The point A(-8, 6) is translated using T: (x,y) → (x + 5. y - 4).
What is the distance from A to A'?
The point A' is given by:
A' = T(A) = (-8 + 5, 6 - 4) = (-3, 2)
Using the distance formula, the distance from A to A' is:
d(A, A') = √[(x₂ - x₁)² + (y₂ - y₁)²]
= √[(-3 - (-8))² + (2 - 6)²]
= √[5² + (-4)²]
= √25 + 16
= √41
Therefore, the distance from A to A' is √41.
Note also that for (x,y) →(x-h,y-k) the distance will be √(h^2+k^2)
in this case, that is √(5^2+4^2) = √41
Yes, that is correct. The transformation (x,y) → (x-h,y-k) is a translation by (h,k). Therefore, the distance between A and A' is equal to the distance between (-8,6) and (-8+5,6-4) = (-3,2), which is √(5^2+4^2) = √41. Thank you for pointing that out.

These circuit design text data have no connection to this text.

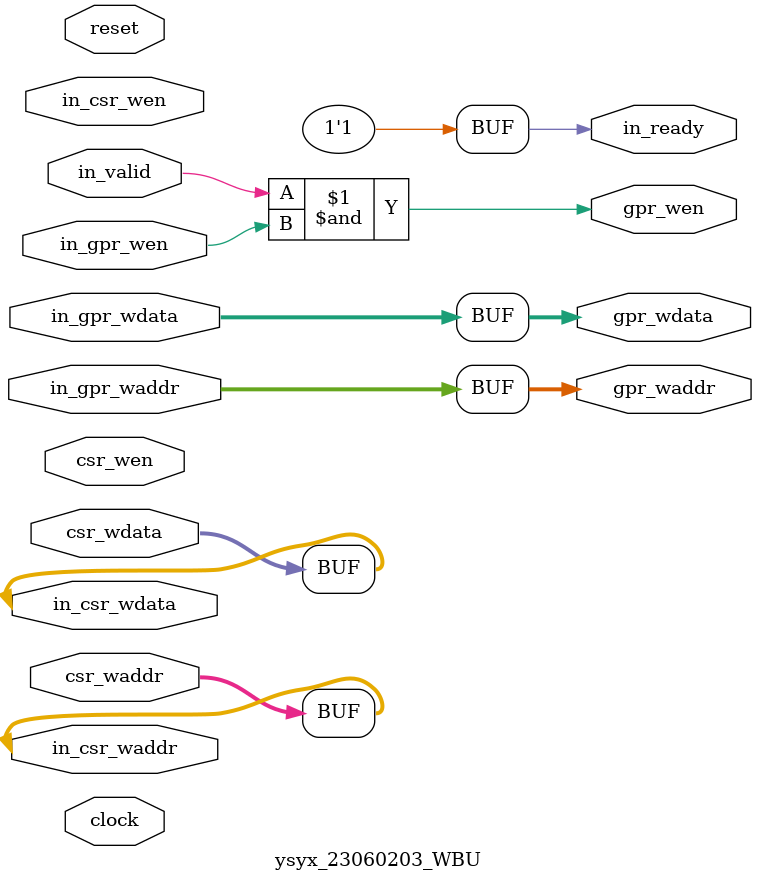
<source format=sv>
module ysyx_23060203_WBU (
  input clock, reset,

  // GPR
  output gpr_wen, // 写入使能
  output [4:0] gpr_waddr, // 写入地址
  output [31:0] gpr_wdata, // 写入数据

  // CSR
  input csr_wen, // 写入使能
  input [11:0] csr_waddr, // 写入地址
  input [31:0] csr_wdata, // 写入数据

  // 上游EXU输入
  output in_ready,
  input in_valid,
  input in_gpr_wen,
  input [4:0] in_gpr_waddr,
  input [31:0] in_gpr_wdata,
  input in_csr_wen,
  input [11:0] in_csr_waddr,
  input [31:0] in_csr_wdata

  `ifndef SYNTHESIS
    ,
    input [31:0] in_pc,
    input [31:0] in_inst
  `endif
);

  assign in_ready = 1;

  assign gpr_wen = in_valid & in_gpr_wen;
  assign gpr_waddr = in_gpr_waddr;
  assign gpr_wdata = in_gpr_wdata;

  assign csr_wen = in_valid & in_csr_wen;
  assign csr_waddr = in_csr_waddr;
  assign csr_wdata = in_csr_wdata;

  `ifndef SYNTHESIS
    reg db_valid;
    reg [31:0] db_pc, dp_inst;
    always @(posedge clock) begin
      if (reset) begin
        db_valid <= 0;
      end else begin
        db_valid <= in_valid;
        db_pc <= in_pc;
        db_inst <= in_inst;
        if (csr_wen & ~(|csr_waddr)) begin // ebreak
          halt();
        end
      end

      if (db_valid) inst_complete(db_pc, db_inst);
    end
  `endif
endmodule

</source>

To find the distance between point A and its image A' after translation, we can use the distance formula. The distance formula is given by:
d = sqrt((x2 - x1)^2 + (y2 - y1)^2)
Here, (x1, y1) represents the coordinates of point A (-8, 6), and (x2, y2) represents the coordinates of point A' after translation.
According to the translation rule T: (x, y) → (x + 5, y - 4), the new coordinates of A' would be obtained by adding 5 to the x-coordinate and subtracting 4 from the y-coordinate.
So the coordinates of A' can be calculated as follows:
x2 = -8 + 5 = -3
y2 = 6 - 4 = 2
Now we can substitute the values into the distance formula:
d = sqrt((-3 - (-8))^2 + (2 - 6)^2)
= sqrt(5^2 + (-4)^2)
= sqrt(25 + 16)
= sqrt(41)
Therefore, the distance from A to A' is sqrt(41) or approximately 6.40 units.